Je me suis évidemment astreint à relire d’abord le roman de Conan Doyle. Très agréable, flirtant avec le fantastique, dans un décor, la lande, qui fait irrésistiblement penser aux oeuvres des sœurs Brönte. Ma lecture fut cette fois plus attentive dans la mesure où sachant que Pierre Bayard me promettait une nouvelle interprétation du bouquin, j’ai cherché d’avance au fil de ma lecture à la deviner, sans résultat.
Bayard ménage bien d’ailleurs son suspense car ce n’est qu’au terme du livre qu’il nous révèle le nom du véritable assassin. En même temps, il s’agit pour lui, avant de démasquer le coupable, d’innocenter le suspect principal, enfin deux suspects en l’occurrence : le maître
et son chien, que tout accuse d’après l’enquête de Sherlock Holmes (il y a d’ailleurs dans le livre de Bayard un plaidoyer pour le chien des Baskerville qui rappelle, par certains côtés, l’hommage rendu au chien assassiné de
Fenêtre sur cour). L’originalité c’est qu’ici, ce n’est pas seulement l’identité d’un nouveau meurtrier qui nous est dévoilé, mais aussi la survenue d’un « nouveau » meurtre qui s’est joué pendant des années au nez et à la barbe des lecteurs du roman.

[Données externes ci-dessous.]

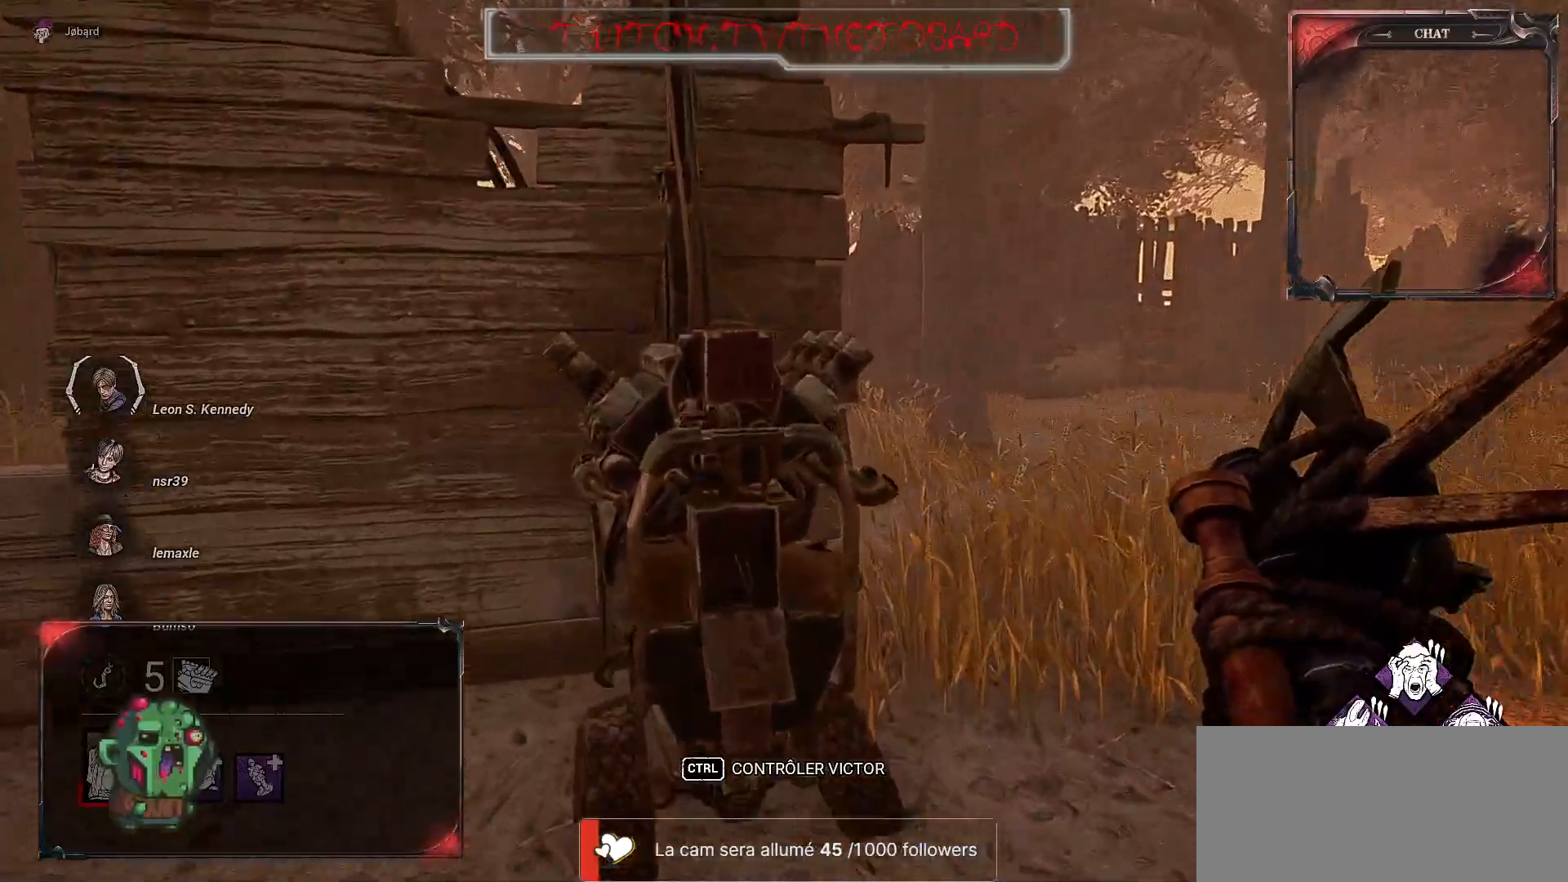
{"keys": ["space", "z"], "mouse": [], "events": [[383, "space", "down"]]}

Au-delà de cette « critique policière » comme Bayard la nomme, il y a aussi toute une réflexion, pas moins passionnante, sur les rapports des auteurs mais aussi des lecteurs avec les personnages de fiction. Bayard rappelle le contexte où a été écrit
Le chien des Baskerville : Conan Doyle voulait en finir avec Sherlock Holmes, considérant que les livres qui lui étaient consacrés, même s’ils remportaient un grand succès, cachaient un peu la forêt de ses autres ouvrages. Il avait donc, dans l’une de ses aventures, fait tuer le personnage par son plus grand ennemi (Moriarty). Devant le tollé général, Doyle s’était retrouvé obligé, à contre-cœur, de faire revivre l’inspecteur,
Le Chien des Baskerville étant le livre où a lieu cette résurrection (il ne serait pas étonnant que
Misery de Stephen King trouve son origine dans cette anecdote).
Bayard montre bien l’ambivalence de Doyle à l’égard de son personnage, c’est-à-dire à la fois la reconnaissance pour ce qu’il lui doit (le succès) et l’amertume, voire la détestation pour ce dont il le prive (le temps, celui qu’il pourrait consacrer à d’autres ouvrages, plus importants à ses yeux). Il va même jusqu’à dire que Doyle souffre de ce qu’il nomme le « syndrome de Holmes » (Bayard est psychanalyste) c’est-à-dire « la relation passionnelle conduisant certains créateurs ou certains lecteurs à donner vie à des personnages de fiction et à nouer avec eux des liens d’amour ou de destruction ». Et c’est cette passion qui peut expliquer, selon Bayard, l’aveuglement de Sherlock Holmes, qui est aussi celui de l’auteur, sur la vérité du drame.
Et ce qui est très beau ici, c’est que cette vérité ait à voir au final avec le fantastique. En effet, dans un roman (celui de Doyle) qui débute par le récit d’une légende aux accents surnaturels mais qui prend soin par la suite de déconstruire celle-ci, un peu comme on le fait dans
Le Village de Shyamalan par exemple, Bayard lui réintroduit du merveilleux. Il croit sincèrement que les personnages de fiction échappent parfois à leur créateur pour vivre leur propre vie, comme la créature de Frankenstein. Et il appartient alors à chaque lecteur de découvrir cet univers parallèle, en décryptant à partir des mots lus ce qui se cache sous leur surface, comme il le fait brillamment dans son livre.